“Dermatomyositis”的意思、由来-开放百科全书

The cause is unknown.^[1] Theories include that it is an autoimmune disease or a result of a viral infection.^[1] It is a type of inflammatory myopathy.^[1] Diagnosis is typically based on some combination of symptoms, blood tests, electromyography, and muscle biopsies.^[2]

While there is no cure for the condition, treatments generally improve symptoms.^[1] Treatments may include medication, physical therapy, exercise, heat therapy, orthotics, and assistive devices, and rest.^[1] Medications in the corticosteroids family are typically used with other agents like methotrexate or azathioprine recommended if steroids are not working well.^[1] Intravenous immunoglobulin may also improve outcomes.^[1] Most people improve with treatment and in some the condition resolves completely.^[1]

About 1 per 100,000 people per year are newly affected.^[2] The condition usually occurs in those in their 40s and 50s with women being affected more often than men.^[2] People of any age, however, may be affected.^[2] The condition was first described in the 1800s.^[3]

Signs and symptoms

The main symptoms include several kinds of skin rash along with muscle weakness in both upper arms or thighs.^[4]

Skin

One form the rashes take is called "heliotrope" (a purplish color) or lilac, but may also be red. It can occur around the eyes along with swelling, but also occurs on the upper chest or back what is called the "shawl" (around the neck) or "V-sign" above the breasts and may also occur on the face, upper arms, thighs, or hands.^[5] Another form the rash takes is called Gottron's sign which are red or violet, sometimes scaly, slightly raised papules that erupt on any of the finger joints (the metacarpophalangeal joints or the interphalangeal joints).^[5]^[33] Gottron's papules may also be found over other bony prominences including the elbows, knees, or feet. All these rashes are made worse by exposure to sunlight, and are often very itchy, painful, and may bleed.^[33]

If a person exhibits only skin findings characteristic of DM, without weakness or abnormal muscle enzymes, then he or she may be experiencing amyopathic dermatomyositis (ADM), formerly known as "dermatomyositis sine myositis".^[35]

Muscles

People with DM experience progressively worsening muscle weakness in the proximal muscles (for example, the shoulders and thighs).^[6] Tasks that use these muscles: standing from sitting, lifting, and climbing stairs, can become increasingly difficult for people with dermatomyositis.^[6]

Other

Around 30% of people have swollen, painful joints, but this is generally mild.^[38]

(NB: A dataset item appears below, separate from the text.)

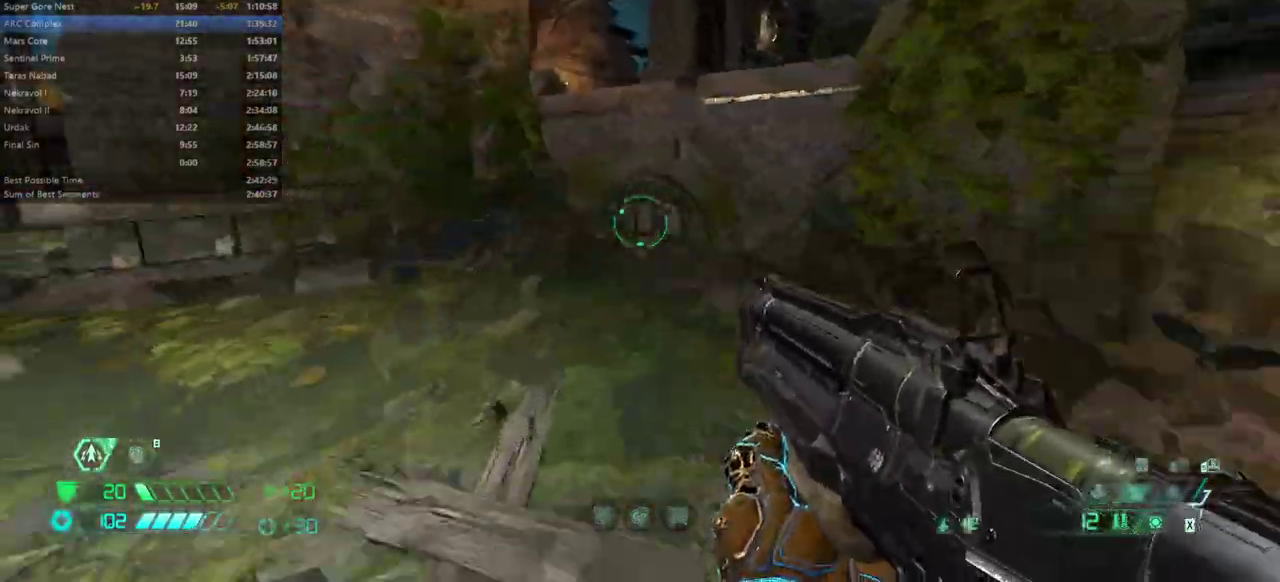
{"keys": ["fw"], "events": [[67, "jump", "down"], [167, "jump", "up"], [267, "jump", "down"], [400, "jump", "up"]]}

In some people the condition affects the lungs, and they may have a cough or difficulty breathing. If the condition affects the heart, there may be arrhythmias. If it affects the blood vessels in the stomach or intestines, which is more common in juvenile DM, the person might vomit blood, have black tarry bowel movements, or may develop a hole somewhere in their GI tract.^[38]

Causes

The cause is unknown, but it may result from an initial viral infection or cancer, either of which could raise an autoimmune response.^[38]

Between 7 and 30% of dermatomyositis arise from cancer, probably as an autoimmune response.^[41] The most common associated cancers are ovarian cancer, breast cancer, and lung cancer.^[7] 18 to 25% of people with amyopathic DM also have cancer.^[33] Malignancy in association with dermatomyositis is more prevalent after age 60.

Some cases are inherited, and HLA subtypes HLA-DR3, HLA-DR52, and HLA-DR6 seem to create a disposition to autoimmune dermatomyositis.^[38]

Diagnosis

The diagnosis of dermatomyositis is based on five criteria which are also used to differentially diagnose with respect to polymyositis:^[35]

The fifth criterion is what differentiates dermatomyositis from polymyositis; the diagnosis is considered definite for dermatomyositis if three of items 1 through 4 are present in addition to 5, probable with any two in addition to 5, and possible if just one is present in addition to 5.^[35]

Dermatomyositis is associated with autoantibodies, especially antinuclear antibodies (ANA).^[38] Around 80% of people with DM test positive for ANA and around 30% of people have myositis-specific autoantibodies which include antibodies to aminoacyl-tRNA synthetases (anti-synthetase antibodies), including antibodies against histidine—tRNA ligase (also called Jo-1); antibodies to signal recognition particle (SRP); and anti-Mi-2 antibodies.^[38]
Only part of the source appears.